According to U.S. News and World Report, Mexico was perhaps the original overseas retirement destination for Americans. Americans have been relocating south of the border for retirement for decades. More than a million American expatriates and retirees call Mexico home.
In recent years, Mexico has been overshadowed by countries in Central and South America. These other destinations also offer appealing options for a sunny, coastal retirement on a small budget. Mexico has recently suffered some bad press, including the swine flu epidemic of 2009 that fizzled after a few cases and the drug violence in some border cities and beyond that has affected the perception of the entire country.
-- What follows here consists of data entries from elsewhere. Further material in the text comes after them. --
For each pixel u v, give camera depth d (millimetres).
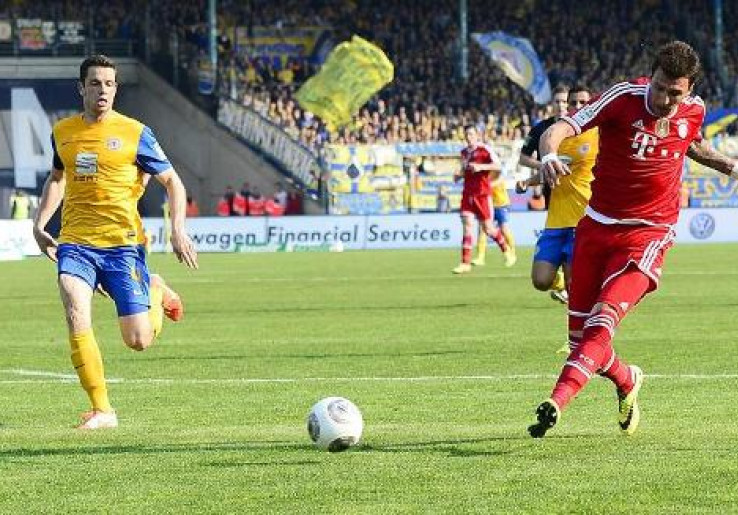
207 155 103812
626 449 16578
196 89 104562
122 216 20094
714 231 95188
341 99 95062
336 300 45938
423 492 14148
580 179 28891
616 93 17516
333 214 94375
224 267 70250
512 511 13188
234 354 29969
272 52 108625
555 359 27781
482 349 29969
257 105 102562
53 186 20562
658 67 17219
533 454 16312
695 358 27281
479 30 110938
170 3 107938
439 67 108500
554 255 29312
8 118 102938
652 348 29344
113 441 18047
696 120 17766
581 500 13609
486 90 106125
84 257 20016
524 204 97625
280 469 15602
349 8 111062
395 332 34438
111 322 40188
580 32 111500
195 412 21016
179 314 21859
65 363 29078
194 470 15672
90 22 104750
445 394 22578
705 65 110688
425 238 93938
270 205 98188
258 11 109312
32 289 54969
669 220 18047
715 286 49656
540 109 104625
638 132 17578
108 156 19922
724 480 14469
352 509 13383
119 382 25141
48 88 104000
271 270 66250
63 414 21219
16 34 103375
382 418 19875
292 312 41375
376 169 97812
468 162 59344
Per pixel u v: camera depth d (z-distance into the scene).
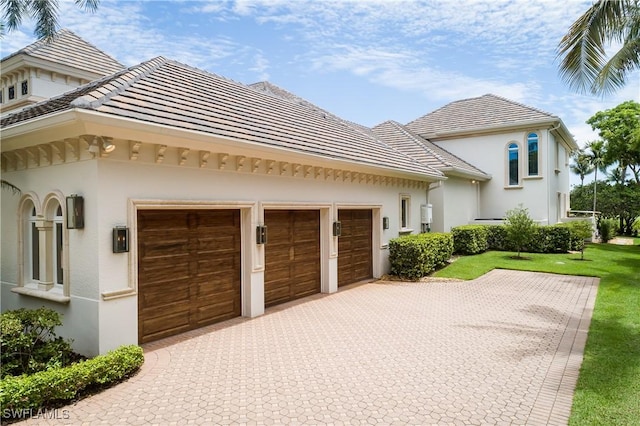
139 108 7.00
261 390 5.50
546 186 22.98
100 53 15.82
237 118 9.55
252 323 8.81
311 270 11.75
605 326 8.47
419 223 17.48
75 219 6.47
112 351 6.13
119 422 4.65
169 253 7.78
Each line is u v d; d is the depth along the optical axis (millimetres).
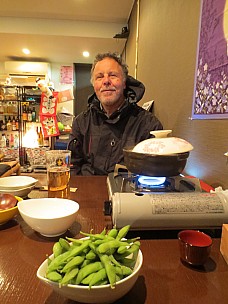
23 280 447
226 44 792
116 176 947
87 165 1519
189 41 1154
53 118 3975
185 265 508
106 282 354
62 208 666
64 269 365
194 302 404
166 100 1577
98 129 1489
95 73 1468
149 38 2125
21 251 545
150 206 618
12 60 5180
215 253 554
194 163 1088
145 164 713
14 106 4383
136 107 1544
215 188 840
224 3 803
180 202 631
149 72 2125
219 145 855
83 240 434
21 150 4340
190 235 544
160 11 1735
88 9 3193
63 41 3900
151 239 621
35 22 3555
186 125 1192
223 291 432
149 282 452
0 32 3537
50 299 403
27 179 913
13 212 654
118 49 4289
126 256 415
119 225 607
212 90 900
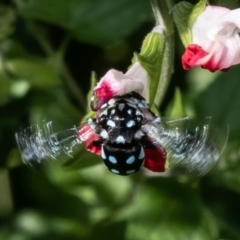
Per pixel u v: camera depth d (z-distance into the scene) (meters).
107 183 0.17
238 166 0.16
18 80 0.17
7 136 0.17
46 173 0.18
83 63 0.19
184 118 0.13
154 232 0.15
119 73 0.13
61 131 0.13
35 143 0.13
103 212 0.17
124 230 0.17
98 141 0.13
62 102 0.17
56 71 0.17
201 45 0.13
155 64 0.13
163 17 0.14
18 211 0.18
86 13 0.17
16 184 0.18
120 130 0.13
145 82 0.13
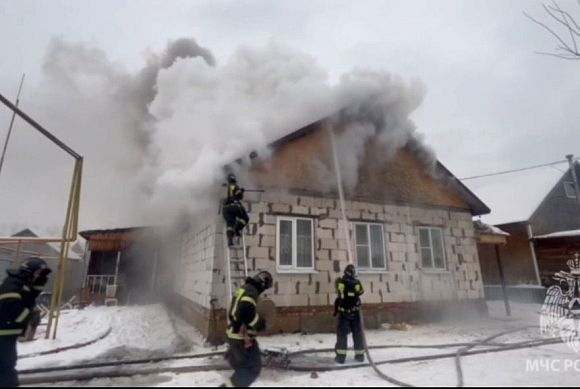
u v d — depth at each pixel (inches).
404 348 259.3
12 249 477.1
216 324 275.0
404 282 373.1
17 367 200.5
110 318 402.6
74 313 438.3
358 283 232.2
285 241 326.6
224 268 292.2
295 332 303.7
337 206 358.3
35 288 165.2
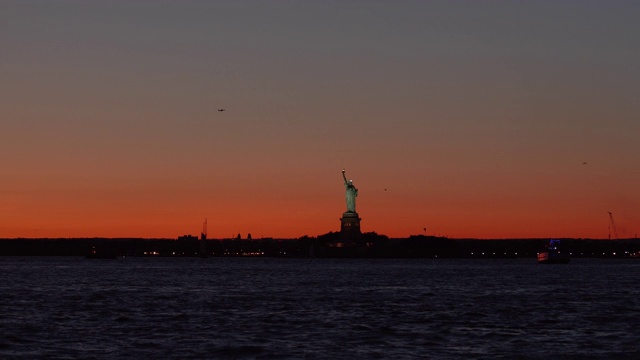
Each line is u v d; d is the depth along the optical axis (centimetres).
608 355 9912
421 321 13162
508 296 18838
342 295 19100
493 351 10119
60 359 9525
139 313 14438
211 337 11281
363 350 10156
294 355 9819
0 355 9762
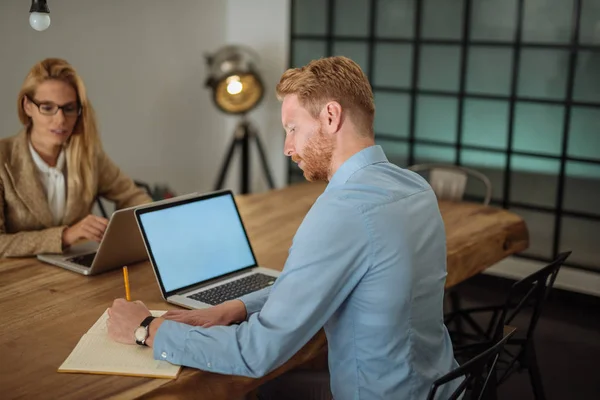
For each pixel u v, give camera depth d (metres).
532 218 3.97
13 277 2.02
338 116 1.52
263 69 4.81
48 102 2.32
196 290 1.92
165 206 1.96
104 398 1.36
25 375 1.44
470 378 1.55
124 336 1.58
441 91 4.14
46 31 3.75
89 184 2.51
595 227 3.77
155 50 4.43
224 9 4.88
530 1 3.76
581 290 3.82
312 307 1.42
It’s true that some parts of Mexico don’t belong on any list for retirement. However, there are good places at cheap prices.
It’s time to take a fresh look at this old favorite. Housing markets in many areas of Mexico are depressed. The great recession took its toll, especially in areas popular as second home markets. In many markets, prices still have not recovered. Mexico is not the ultra-cheap destination it was in the 1950s and 60s, but it’s still a very affordable lifestyle option, especially at the current exchange rate.
Today’s dollar buys 15.38 pesos, making the cost of living in Mexico cheaper than it’s been in a long time for anyone with dollars in his wallet.
In addition, Mexico is also a culturally familiar neighbor and is accessible. Americans can drive back and forth or take a short flight
Mexico is a big country, with many diverse retirement lifestyle choices.
One particularly appealing coastal retirement option is Mazatlán. This city opened its first tourist hotel and restaurant in 1850 and has been a major international tourist destination since the 1940s. In the 1970s, Mazatlán began to fall out of favor, as more travelers to Mexico’s west coast opted for its cousin city, Puerto Vallarta, some 270 miles to the south.
One reason these places are popular among North Americans is its excellent winter weather. From December through March, daytime temperatures hover in the high 70s, with lows in the low 60s and little to no rain. Between July and October, temperatures average around 90, with most rain falling between July and September. Today’s prices in Mexico make these destinations worth a look.